Nobody likes to wait. I guess it's just part of human nature.
3.
In
our text this morning, St. Paul assures us that we are ready for Christ’s coming
and that can enable us to do the thing we’re not so great at: wait. St. Paul says in 1 Cor. 1:3-9, “3Grace to you and peace from God our Father and
the Lord Jesus Christ. 4I give thanks to my God always for you because of the
grace of God that was given you in Christ Jesus, 5that in every way you were
enriched in him in all speech and all knowledge— 6even as the testimony about
Christ was confirmed among you— 7so that you are not lacking in any spiritual
gift, as you wait for the revealing of our Lord Jesus Christ, 8who will sustain
you to the end, guiltless in the day of our Lord Jesus Christ. 9God is
faithful, by whom you were called into the fellowship of his Son, Jesus Christ
our Lord.” Here St. Paul tells us that we the Advent people of God are called to be ready and
waiting for our Lord Jesus to be revealed.

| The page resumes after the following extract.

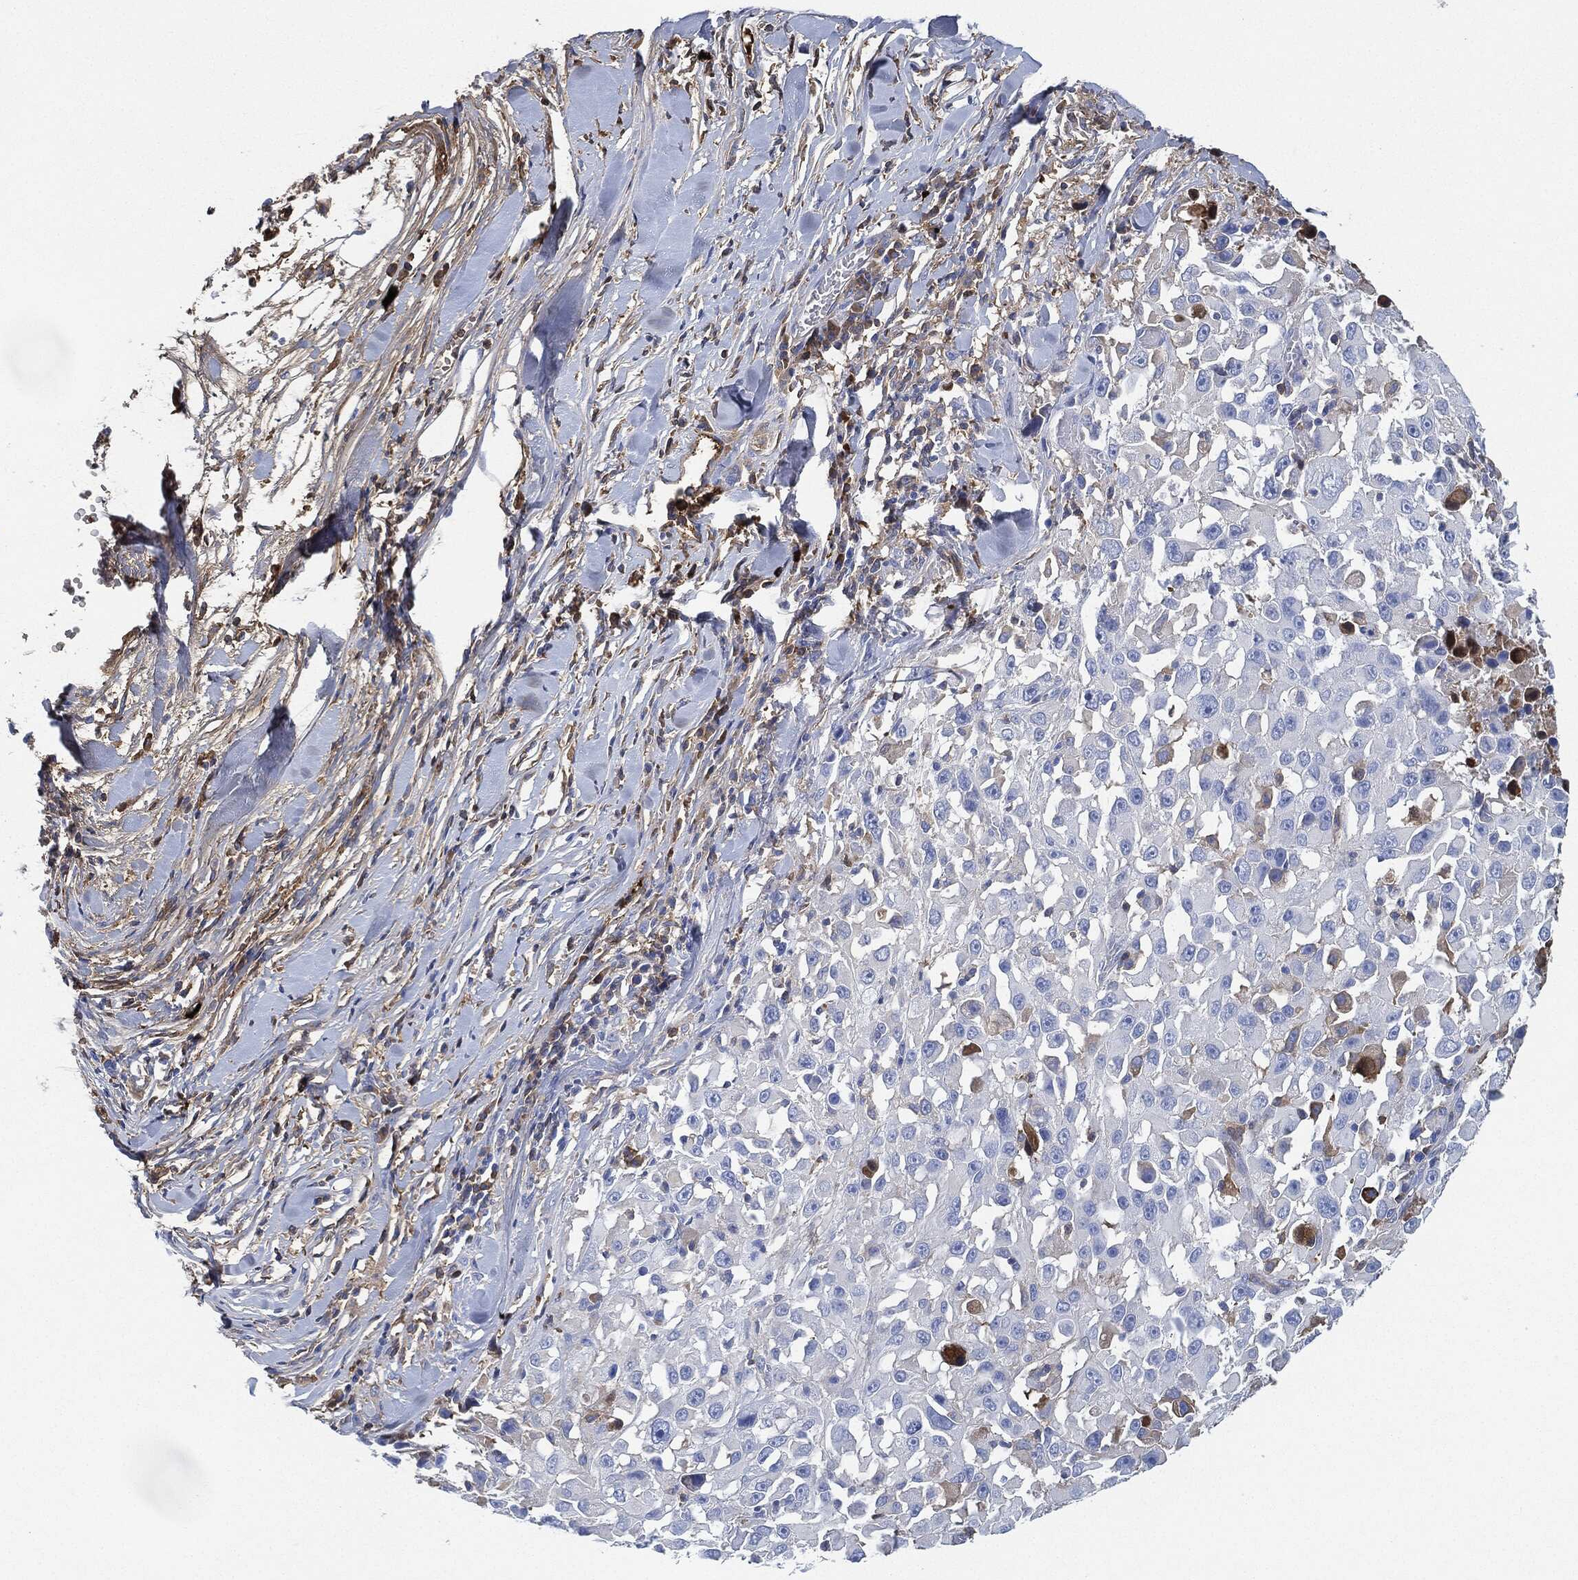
{"staining": {"intensity": "negative", "quantity": "none", "location": "none"}, "tissue": "melanoma", "cell_type": "Tumor cells", "image_type": "cancer", "snomed": [{"axis": "morphology", "description": "Malignant melanoma, Metastatic site"}, {"axis": "topography", "description": "Lymph node"}], "caption": "An image of melanoma stained for a protein shows no brown staining in tumor cells.", "gene": "IGLV6-57", "patient": {"sex": "male", "age": 50}}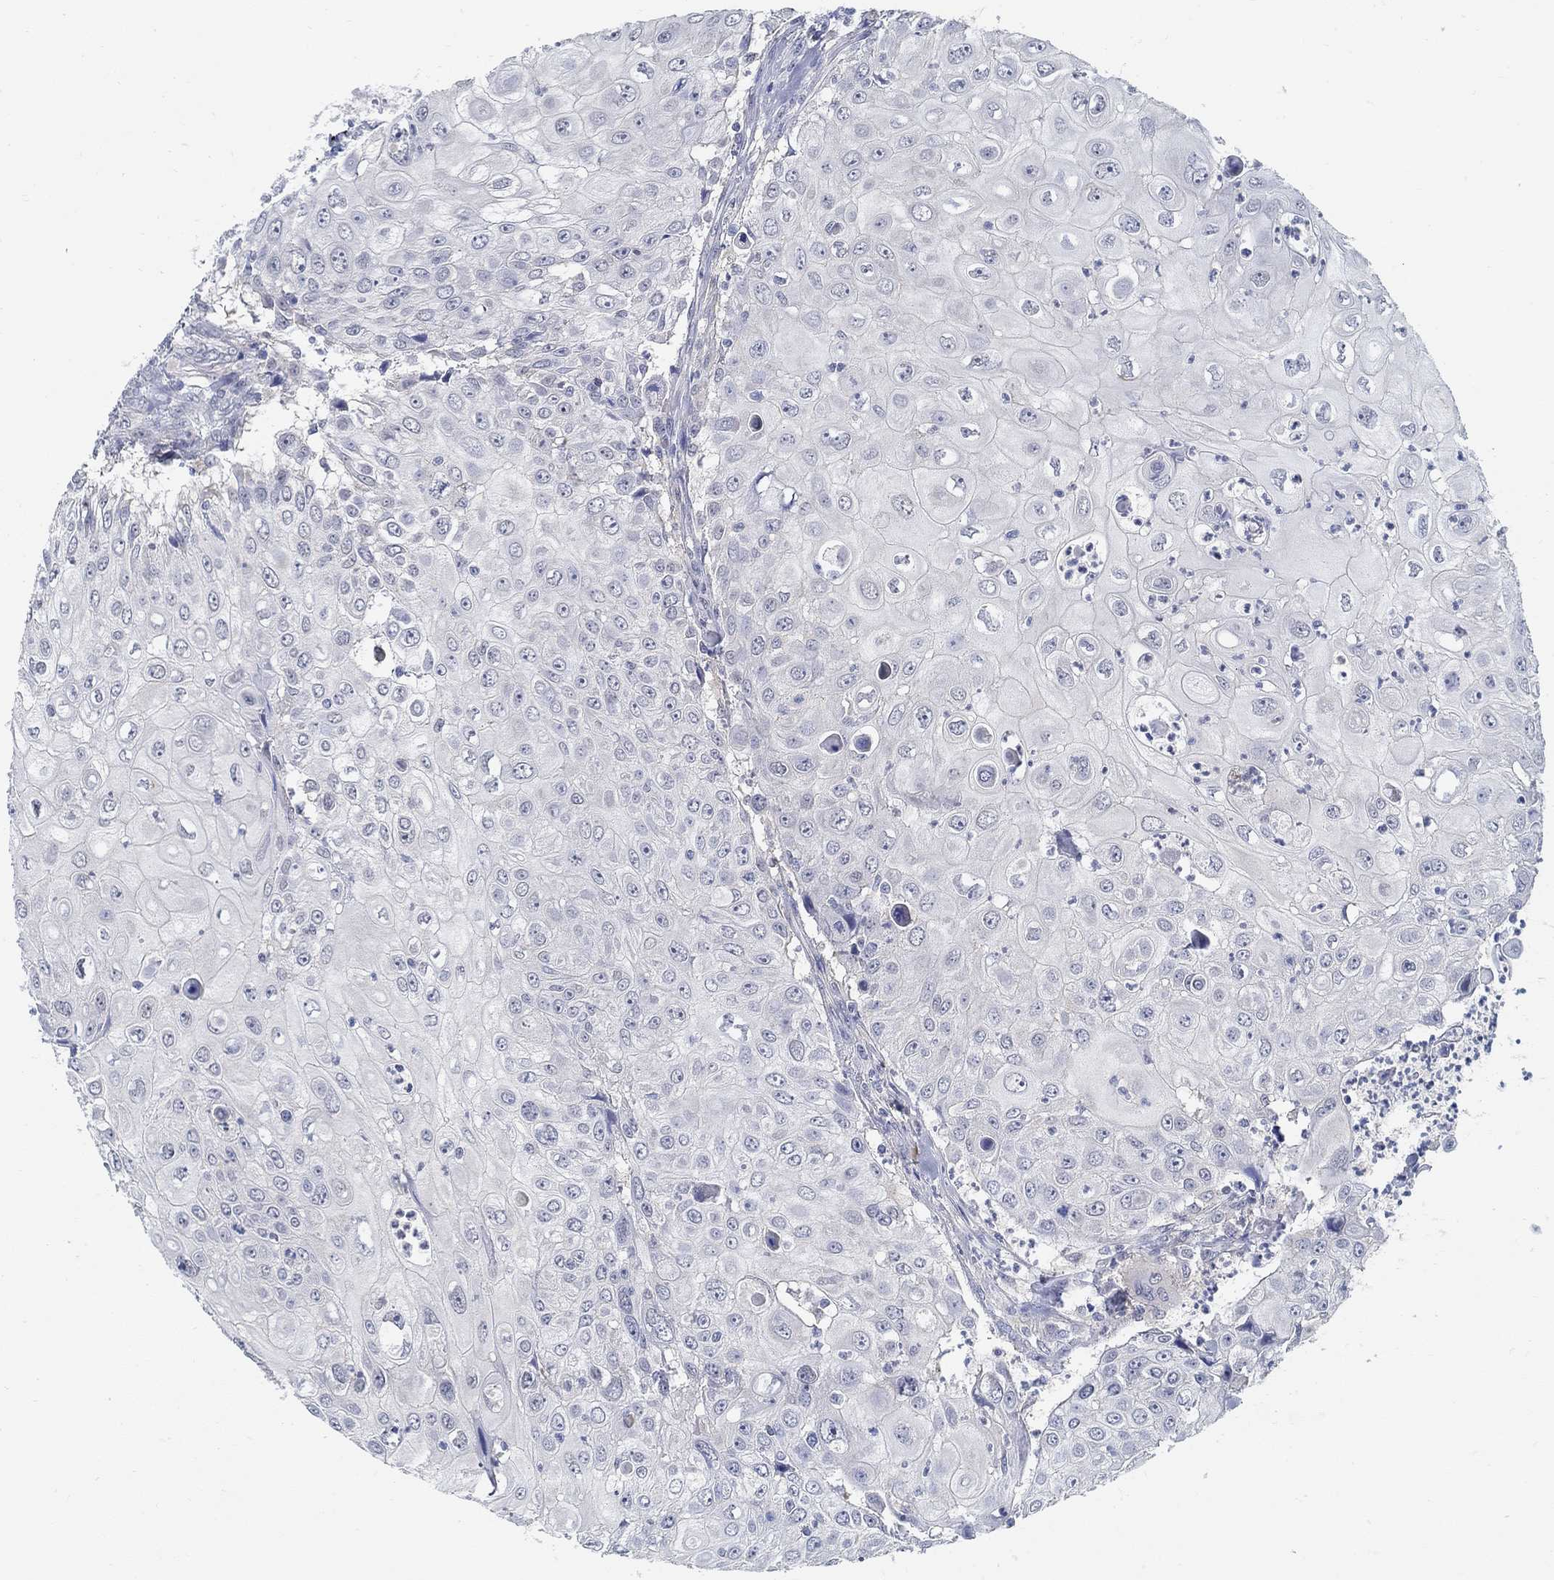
{"staining": {"intensity": "negative", "quantity": "none", "location": "none"}, "tissue": "urothelial cancer", "cell_type": "Tumor cells", "image_type": "cancer", "snomed": [{"axis": "morphology", "description": "Urothelial carcinoma, High grade"}, {"axis": "topography", "description": "Urinary bladder"}], "caption": "This is a photomicrograph of IHC staining of urothelial cancer, which shows no positivity in tumor cells.", "gene": "PCDH11X", "patient": {"sex": "female", "age": 79}}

And, we are confident because we are ready in Christ.
4.
But,
while we’re waiting for Jesus’ return in glory to take us to our heavenly home
we may wonder, are we prepared for it?
How often have you heard someone say this? “We weren’t prepared, because we
didn’t know it was going to happen.” Examples abound in recent and
not-so-recent history: The German
invasion of Poland in September 1939.
The Japanese attack on Pearl Harbor on this date, Dec. 7, 1941, 73 years
ago. The Islamic terrorist plot carried
out on Sept. 11, 2001, with assaults on the World Trade Center towers and the
Pentagon. The earthquake and subsequent
fires that almost destroyed San Francisco in April 1906. The tsunami that roared across the Indian
Ocean in late December 2004. The
earthquake and tsunami in Japan and the tornadoes across the South and Midwest
this past spring. Hurricane Katrina,
which devastated New Orleans and Biloxi and the Gulf Coast in August 2005.
5.
Waiting
is one thing when we’re prepared. Waiting is quite another when we’re
unprepared. And how can we possibly be prepared when we don’t know what’s going
to happen and when it’s going to happen?
6.
Well,
here’s Advent good news: we are not “lacking
in any spiritual gift, as [we] wait for the revealing of our Lord Jesus
Christ,” for he will sustain us to the end (1 Cor 1:7–8a). We don’t know
what and when about many things, but we do know that someday Christ is
returning in judgment and salvation, that everyone who trusts in Christ Jesus
is prepared, and that in the meantime God has equipped us with everything we
need for all those uncertainties.
7.
We
are ready because of all that God has done for us (vv 4–7). The Corinthians lacked nothing. They were enriched in every way with all
speech and knowledge. But the apostle
says, “Look beyond the present day and
your present gifts to the Last Day and the Lord’s greater gifts.”
8.
We
also lack nothing. Our challenge is this:
we want to focus on Christmas Day and its gifts (all the presents in stockings
and under the tree and, yes, especially the Gift in the manger). Much better, we have our Lord’s fullest gifts:
salvation completed, Christ revealed, and eternity experienced.
9.
Yet
we are waiting. We are waiting for “the
day” (v 7). Yes, we’re waiting for the day—count
’em down: 25 1/2 days until Christmas
(no pressure now to get your Christmas shopping done, have you gone out this
weekend for Black Friday sales yet)! We
can hardly wait for the day to celebrate the revealing of Jesus Christ, God’s
Son, born in the manger in Bethlehem.
10.
But
we are actually waiting for two days (vv 7b– 8). It isn’t really Christmas Day about which
Paul is writing. Even for him and for the Corinthians, that had already
happened. They/you/we wait for the
Christmas festival, that annual celebration, yes, but we also wait for the
Great(er) Day. Just as the incarnation revealed our Lord and his mission, just
as the crucifixion revealed our Lord and his mission, so the Great Day will
reveal him as the glorious Judge and King.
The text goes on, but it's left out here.